Downstream is an exhibit on the ambitious topic of water quality, focusing on water analysis, treatment, and management over the past 250 years, opened on the 50th anniversary of the United States’ Clean Water Act. The exhibit offers a series of case studies involving Philadelphia’s water supply. The exhibit opens and closes with the statement “We all live downstream” referring both to the history of water pollution and protection in the Delaware River basin and to the shared challenges of protecting waters world-wide.

By connecting the history of technology and science in the form of water analysis and treatment to a geographically specific story about local environmental concerns from the late 1700s to the present, the exhibit engages audiences that may have little knowledge of water issues or the science and technology brought to bear on identifying and solving water problems.

Downstream effectively displays and interprets relevant collection of objects – both from SHI’s own collection and from other sources – and digital archival resources through a temporary physical exhibit and an online exhibit.
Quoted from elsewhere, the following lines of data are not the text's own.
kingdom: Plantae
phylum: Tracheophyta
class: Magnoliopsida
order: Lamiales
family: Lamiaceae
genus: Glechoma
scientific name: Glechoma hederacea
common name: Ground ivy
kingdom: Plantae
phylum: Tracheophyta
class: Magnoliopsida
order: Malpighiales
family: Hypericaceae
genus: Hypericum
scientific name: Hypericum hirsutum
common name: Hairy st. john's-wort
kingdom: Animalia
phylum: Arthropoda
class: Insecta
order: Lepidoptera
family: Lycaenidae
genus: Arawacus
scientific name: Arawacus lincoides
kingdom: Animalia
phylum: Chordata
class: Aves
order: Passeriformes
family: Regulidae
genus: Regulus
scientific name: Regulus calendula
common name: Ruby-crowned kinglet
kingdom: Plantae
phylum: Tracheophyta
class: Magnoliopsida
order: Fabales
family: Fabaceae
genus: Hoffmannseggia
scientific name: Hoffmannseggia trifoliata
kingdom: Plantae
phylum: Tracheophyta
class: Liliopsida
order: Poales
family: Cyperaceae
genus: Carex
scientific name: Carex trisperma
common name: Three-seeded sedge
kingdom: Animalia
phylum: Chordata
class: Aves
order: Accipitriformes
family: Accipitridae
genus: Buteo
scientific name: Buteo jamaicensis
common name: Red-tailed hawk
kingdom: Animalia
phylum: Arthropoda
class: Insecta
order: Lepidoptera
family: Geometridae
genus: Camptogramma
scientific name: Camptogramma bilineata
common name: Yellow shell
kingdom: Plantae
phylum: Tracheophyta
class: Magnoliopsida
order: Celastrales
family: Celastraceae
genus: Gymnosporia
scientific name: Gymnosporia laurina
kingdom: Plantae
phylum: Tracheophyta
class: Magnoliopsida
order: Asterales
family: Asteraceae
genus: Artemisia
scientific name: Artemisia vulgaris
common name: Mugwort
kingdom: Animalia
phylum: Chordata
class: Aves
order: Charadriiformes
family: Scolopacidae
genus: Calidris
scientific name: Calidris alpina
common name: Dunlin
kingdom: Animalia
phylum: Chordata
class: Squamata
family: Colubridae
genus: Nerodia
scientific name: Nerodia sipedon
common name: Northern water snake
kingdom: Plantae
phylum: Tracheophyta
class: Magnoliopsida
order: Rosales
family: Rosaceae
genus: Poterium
Together, these elements encourage learning about how water and its issues have been understood, and they give visitors useful knowledge of important issues that affect them every day.
The gallery exhibition compellingly displays a number of important artifacts in the history of water study and treatment, pairing them usefully with traditional text panel interpretation that is accessible in an open indoor gallery space. The exhibit and its narratives encourage both understanding and imagination by connecting the physical things of science and technology with concise historical interpretation that includes both words and images.
Online, Downstream presents an impressively broad selection of water-related archival resources for reading, watching, and listening. Taken as a whole, these resources emphasize the wide impact of water issues on the whole population and offer a variety of vignettes supporting the exhibit’s technology-science-history approach.

Visitor engagement with Downstream is accomplished by the exhibition’s multifaceted, exploratory approach. With its use of both physical and online presentation, the exhibition facilitates learning for readers, watchers, listeners, and those encountering artifacts firsthand. Adding hands-on interactive components, Downstream connects with all types of learners in ways that highlight science and technology topics usefully for a non-expert audience.
The physical exhibition’s narrative arc works like a mystery where visitors chronologically follow the advent of a serious problem, learn the roles of science and technology in identifying its “culprit,” and gain a solid appreciation of the benefits of solving and preventing water issues. Downstream’s online component bolsters these themes with examples of other water problems and water-related events and technologies.

Referees and Dibner committee were impressed by the way in which the Downstream exhibition intersects histories of technology, science and environment, effectively combining specific scientific technologies to the local context and concerns. It engages visitors to think about the history and future of waters from stinking rivers of the past to the microplastics problem of today. A range of historical artifacts from scientific instruments to cultural objects such as public films, fishing licenses, and advertising ephemera are brought together to tell a cohesive story about how water has been understood.